— Ты так плохо знаешь меня? — уже без злости, с усталым отвращением, возразила Маргарет. — Ты полагаешь, я вот так просто могла забыть обо всем, что он сотворил?.. Разумеется, это было самонадеянным с моей стороны, но — я согласилась; однако не потому, что простила ему смерть отца и его измывательства надо мною. Тогда я решила — пускай. Пусть думает, что прельстил меня всем этим, я буду делать вид, что помогаю
— Да, — согласился Курт с тяжелой усмешкой. — Это я уже понял.
— Прекрати, наконец. Разве моя откровенность сейчас не есть свидетельство моей искренности к тебе?
Он встряхнул головой, прикрыв глаза, и почувствовал осторожное касание узкой ладони к своему плечу.
— Прости, — вздохнул Курт, через силу улыбнувшись. — Просто я, кажется, узнал слишком много. Больше, чем хотел…
— Выслушай теперь до конца, — возразила Маргарет, пересев ближе и, обняв, склонила голову на его плечо. — Теперь
— Смерть твоего мужа — тоже часть игры?
— Нет. В том и была прелесть положения, что мужа он мне нашел крайне удобного — тот не мешался в мою жизнь, я — в его; ему была нужна единственно свобода и красивая жена с состоянием. Я занималась своими книгами, он — женщинами и посещением трактиров, что, в конце концов, и довело его до смерти. Ты ведь знаешь эту историю, верно? — уточнила Маргарет с невеселой усмешкой. — Пфальцграф фон Шёнборн отправился на тот свет в непотребном виде, переломив себе позвоночник при падении с двух ступеней трактира… Смерть, достойная всей его жизни. Безыскусная и пошлая.
— И какова же конечная цель игры? — спросила Курт, осторожно обняв Маргарет за плечи. — Занять трон? Это смешно.
— Не так смешно, как тебе кажется, — возразила она со вздохом. — Что до меня, милый, то я просто стремлюсь выжить, а для этого я должна подняться так высоко, как только хватит у меня сил. Если в государстве действует контроль, надзирающий за жизнью обитающих в нем, надо стать его частью, дабы обезопасить себя. Этого ты ведь не можешь не понимать. Ты сам его часть.
— Выходит, — подвел итог Курт, — все-таки в этом заключается моя роль? Провести тебя в те сферы, которые смогут контролировать Конгрегацию?

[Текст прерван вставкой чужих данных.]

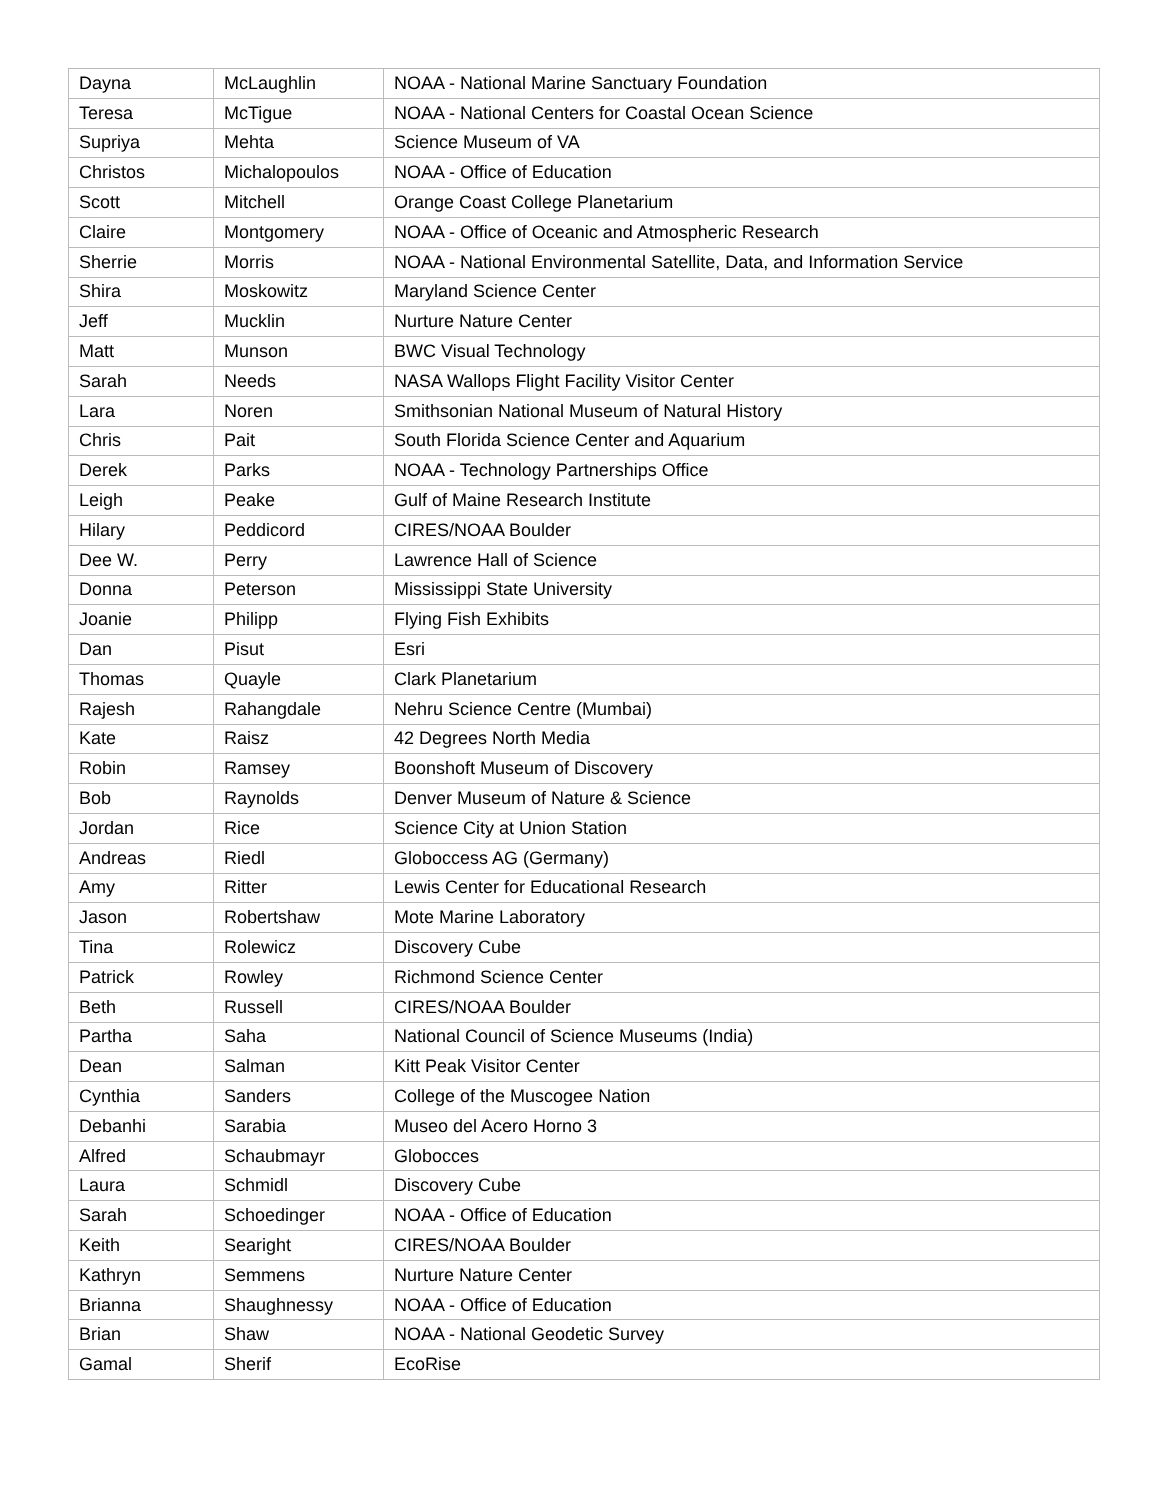| Dayna | McLaughlin | NOAA - National Marine Sanctuary Foundation |
| Teresa | McTigue | NOAA - National Centers for Coastal Ocean Science |
| Supriya | Mehta | Science Museum of VA |
| Christos | Michalopoulos | NOAA - Office of Education |
| Scott | Mitchell | Orange Coast College Planetarium |
| Claire | Montgomery | NOAA - Office of Oceanic and Atmospheric Research |
| Sherrie | Morris | NOAA - National Environmental Satellite, Data, and Information Service |
| Shira | Moskowitz | Maryland Science Center |
| Jeff | Mucklin | Nurture Nature Center |
| Matt | Munson | BWC Visual Technology |
| Sarah | Needs | NASA Wallops Flight Facility Visitor Center |
| Lara | Noren | Smithsonian National Museum of Natural History |
| Chris | Pait | South Florida Science Center and Aquarium |
| Derek | Parks | NOAA - Technology Partnerships Office |
| Leigh | Peake | Gulf of Maine Research Institute |
| Hilary | Peddicord | CIRES/NOAA Boulder |
| Dee W. | Perry | Lawrence Hall of Science |
| Donna | Peterson | Mississippi State University |
| Joanie | Philipp | Flying Fish Exhibits |
| Dan | Pisut | Esri |
| Thomas | Quayle | Clark Planetarium |
| Rajesh | Rahangdale | Nehru Science Centre (Mumbai) |
| Kate | Raisz | 42 Degrees North Media |
| Robin | Ramsey | Boonshoft Museum of Discovery |
| Bob | Raynolds | Denver Museum of Nature & Science |
| Jordan | Rice | Science City at Union Station |
| Andreas | Riedl | Globoccess AG (Germany) |
| Amy | Ritter | Lewis Center for Educational Research |
| Jason | Robertshaw | Mote Marine Laboratory |
| Tina | Rolewicz | Discovery Cube |
| Patrick | Rowley | Richmond Science Center |
| Beth | Russell | CIRES/NOAA Boulder |
| Partha | Saha | National Council of Science Museums (India) |
| Dean | Salman | Kitt Peak Visitor Center |
| Cynthia | Sanders | College of the Muscogee Nation |
| Debanhi | Sarabia | Museo del Acero Horno 3 |
| Alfred | Schaubmayr | Globocces |
| Laura | Schmidl | Discovery Cube |
| Sarah | Schoedinger | NOAA - Office of Education |
| Keith | Searight | CIRES/NOAA Boulder |
| Kathryn | Semmens | Nurture Nature Center |
| Brianna | Shaughnessy | NOAA - Office of Education |
| Brian | Shaw | NOAA - National Geodetic Survey |
| Gamal | Sherif | EcoRise |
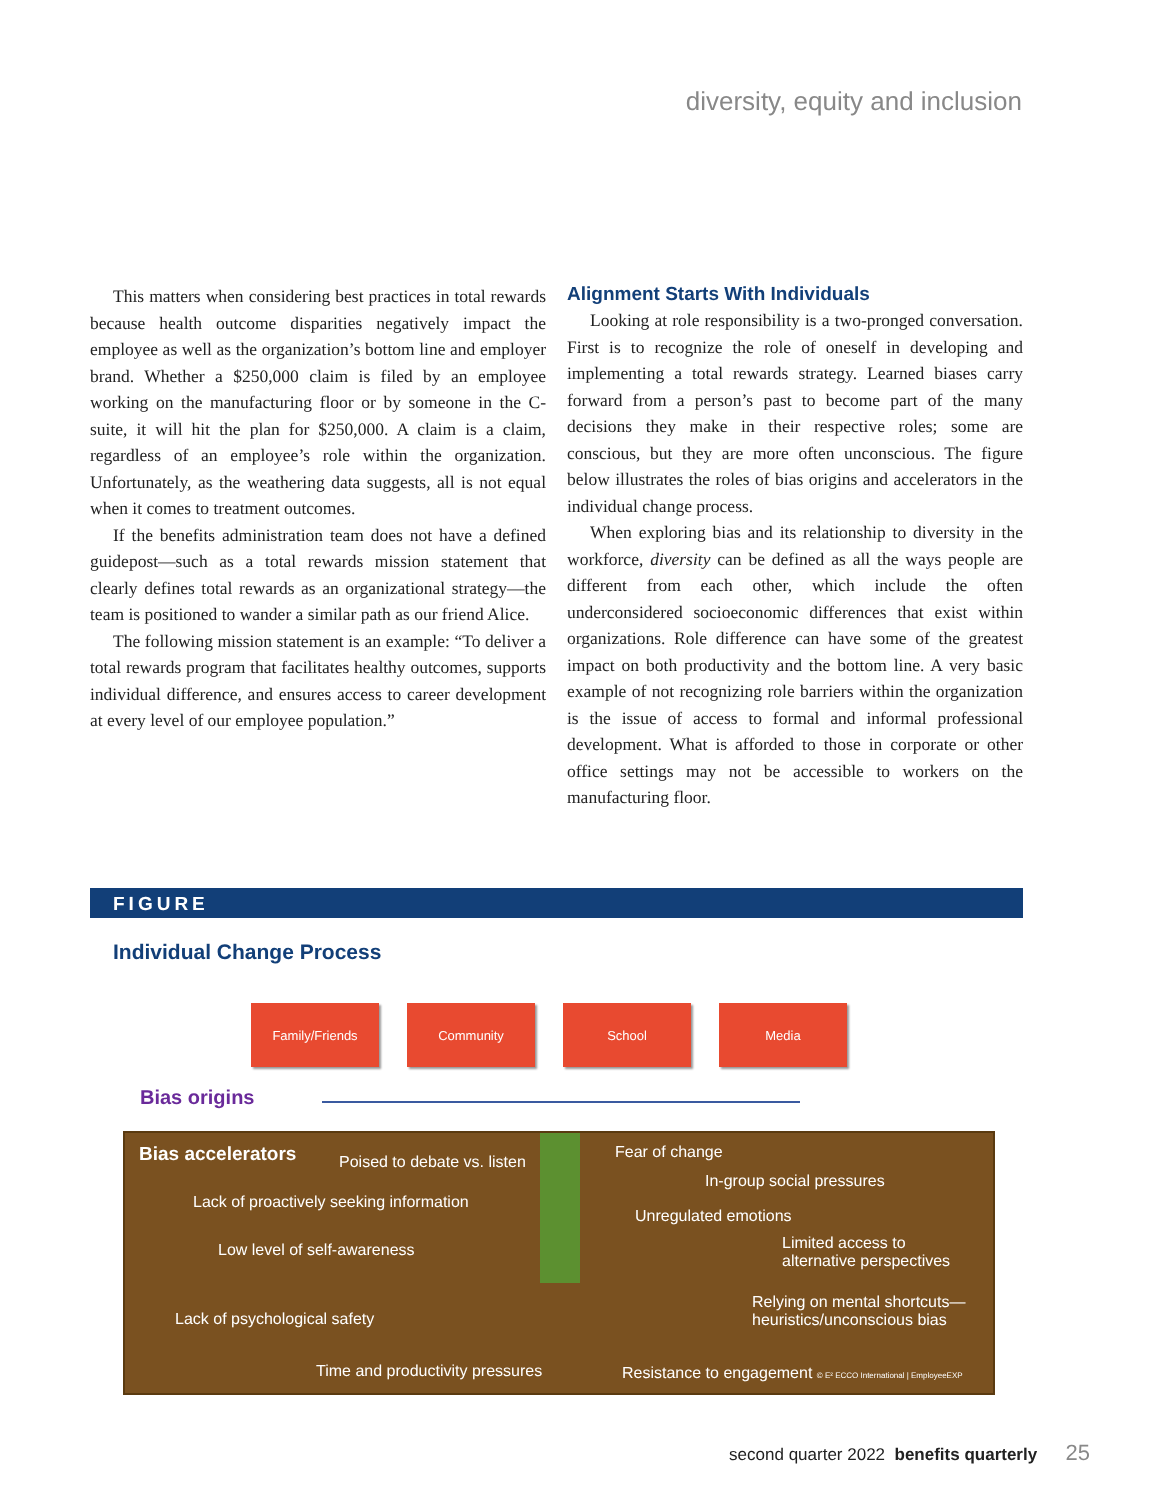diversity, equity and inclusion
This matters when considering best practices in total rewards because health outcome disparities negatively impact the employee as well as the organization’s bottom line and employer brand. Whether a $250,000 claim is filed by an employee working on the manufacturing floor or by someone in the C-suite, it will hit the plan for $250,000. A claim is a claim, regardless of an employee’s role within the organization. Unfortunately, as the weathering data suggests, all is not equal when it comes to treatment outcomes.
If the benefits administration team does not have a defined guidepost—such as a total rewards mission statement that clearly defines total rewards as an organizational strategy—the team is positioned to wander a similar path as our friend Alice.
The following mission statement is an example: “To deliver a total rewards program that facilitates healthy outcomes, supports individual difference, and ensures access to career development at every level of our employee population.”
Alignment Starts With Individuals
Looking at role responsibility is a two-pronged conversation. First is to recognize the role of oneself in developing and implementing a total rewards strategy. Learned biases carry forward from a person’s past to become part of the many decisions they make in their respective roles; some are conscious, but they are more often unconscious. The figure below illustrates the roles of bias origins and accelerators in the individual change process.
When exploring bias and its relationship to diversity in the workforce, diversity can be defined as all the ways people are different from each other, which include the often underconsidered socioeconomic differences that exist within organizations. Role difference can have some of the greatest impact on both productivity and the bottom line. A very basic example of not recognizing role barriers within the organization is the issue of access to formal and informal professional development. What is afforded to those in corporate or other office settings may not be accessible to workers on the manufacturing floor.
FIGURE
Individual Change Process
Family/Friends Community School Media
Bias origins
Bias accelerators Poised to debate vs. listen
Fear of change
In-group social pressures
Lack of proactively seeking information
Unregulated emotions
Low level of self-awareness
Limited access to
alternative perspectives
Relying on mental shortcuts—
heuristics/unconscious bias
Lack of psychological safety
Time and productivity pressures
Resistance to engagement © E² ECCO International | EmployeeEXP
second quarter 2022 benefits quarterly 25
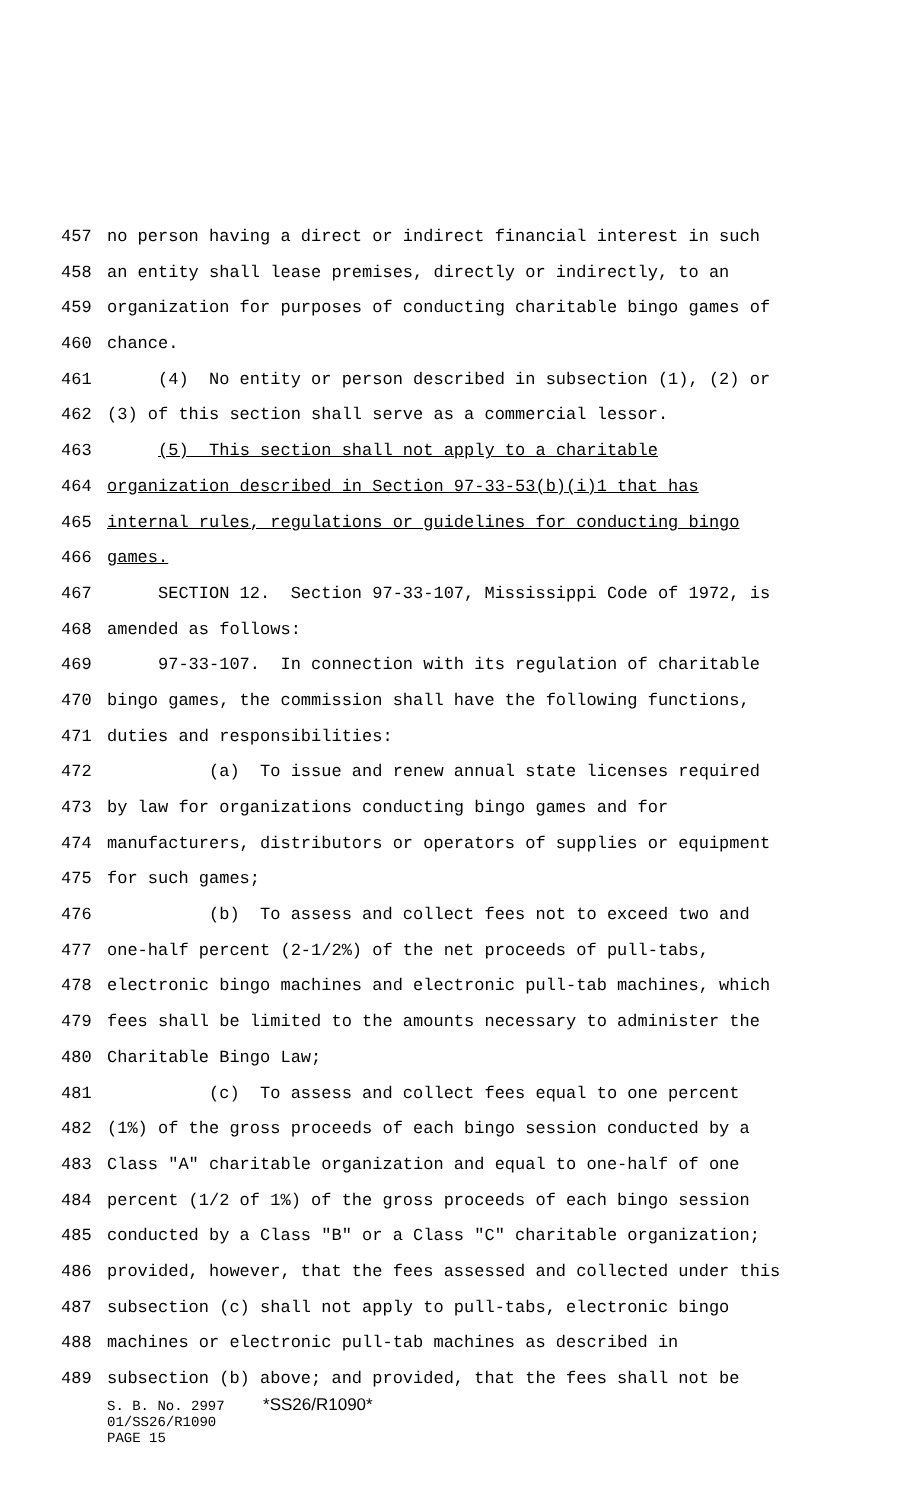457 no person having a direct or indirect financial interest in such
458 an entity shall lease premises, directly or indirectly, to an
459 organization for purposes of conducting charitable bingo games of
460 chance.
461 (4) No entity or person described in subsection (1), (2) or
462 (3) of this section shall serve as a commercial lessor.
463 (5) This section shall not apply to a charitable
464 organization described in Section 97-33-53(b)(i)1 that has
465 internal rules, regulations or guidelines for conducting bingo
466 games.
467 SECTION 12. Section 97-33-107, Mississippi Code of 1972, is
468 amended as follows:
469 97-33-107. In connection with its regulation of charitable
470 bingo games, the commission shall have the following functions,
471 duties and responsibilities:
472 (a) To issue and renew annual state licenses required
473 by law for organizations conducting bingo games and for
474 manufacturers, distributors or operators of supplies or equipment
475 for such games;
476 (b) To assess and collect fees not to exceed two and
477 one-half percent (2-1/2%) of the net proceeds of pull-tabs,
478 electronic bingo machines and electronic pull-tab machines, which
479 fees shall be limited to the amounts necessary to administer the
480 Charitable Bingo Law;
481 (c) To assess and collect fees equal to one percent
482 (1%) of the gross proceeds of each bingo session conducted by a
483 Class "A" charitable organization and equal to one-half of one
484 percent (1/2 of 1%) of the gross proceeds of each bingo session
485 conducted by a Class "B" or a Class "C" charitable organization;
486 provided, however, that the fees assessed and collected under this
487 subsection (c) shall not apply to pull-tabs, electronic bingo
488 machines or electronic pull-tab machines as described in
489 subsection (b) above; and provided, that the fees shall not be
S. B. No. 2997 *SS26/R1090*
01/SS26/R1090
PAGE 15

— Снова повторю: все непросто. Нет, теперь я не думаю о тебе лишь как о своем орудии — ведь ты сам это видишь. Ты ведь знаешь это, понимаешь, пусть и продолжаешь вести себя так, словно сомневаешься в этом. Но ведь так сложилось, что ты — здесь. Ты со мной. Быть может, это судьба. Я помогу подняться тебе, а ты — мне; и не надо смотреть на меня так. То, что я предлагаю тебе, не есть предательство всего того, чему ты служишь. В том мире, где для тебя существует лишь Бог и Дьявол, все намного сложнее, милый. Поверь. И при всех своих переменах, при всей… мягкости в сравнении с прошлым, Конгрегация даже сейчас слишком прямолинейна и беспощадна.
— Довольно, — оборвал он тихо. — Маргарет, хватит, это в самом деле слишком много для одного вечера откровений.
— Ты сам желал знать все, — заметила та; Курт прикрыл ее губы ладонью.
— Довольно, — повторил он. — Как я уже сказал — я узнал слишком много. Раньше, чем я обдумаю сказанное тобою, я не готов говорить о чем бы то ни было еще.
— Хорошо, — покладисто согласилась Маргарет. — Давай говорить не будем. Как ты верно заметил — впереди половина ночи.
Глава 20
В Друденхаусе Курт осмелился показаться лишь спустя три дня; стражи косились в его сторону, одаривая свинцовыми взглядами, однако дороги не преграждали и обращались по-прежнему почтительно. Встреченный в коридоре Ланц прошел молча, будто мимо бесплотного и незримого призрака, а Керн, когда Курт вошел в его рабочую комнату, не поднимаясь, лишь тяжело вздохнул:
— Явился…
Единственным, кто все еще не оставлял попыток «образумить» его, оказался Бруно, чьи нравоучения принимали все более вид духовнической проповеди. День, проведенный в Друденхаусе, был невыносимо долгим и тяжелым; подопечный оказывался всюду, куда бы он ни шел, и в конце концов, когда наставления настигли его уже дома, Курт развернулся, зло оборвав:
— Довольно!
— Почему? — не унялся подопечный. — Потому что знаешь — я прав? Потому что понимаешь, что поступаешь неверно, и…
— Довольно, — повторил он уже чуть спокойнее. — Я сделал свой выбор; это — понятно?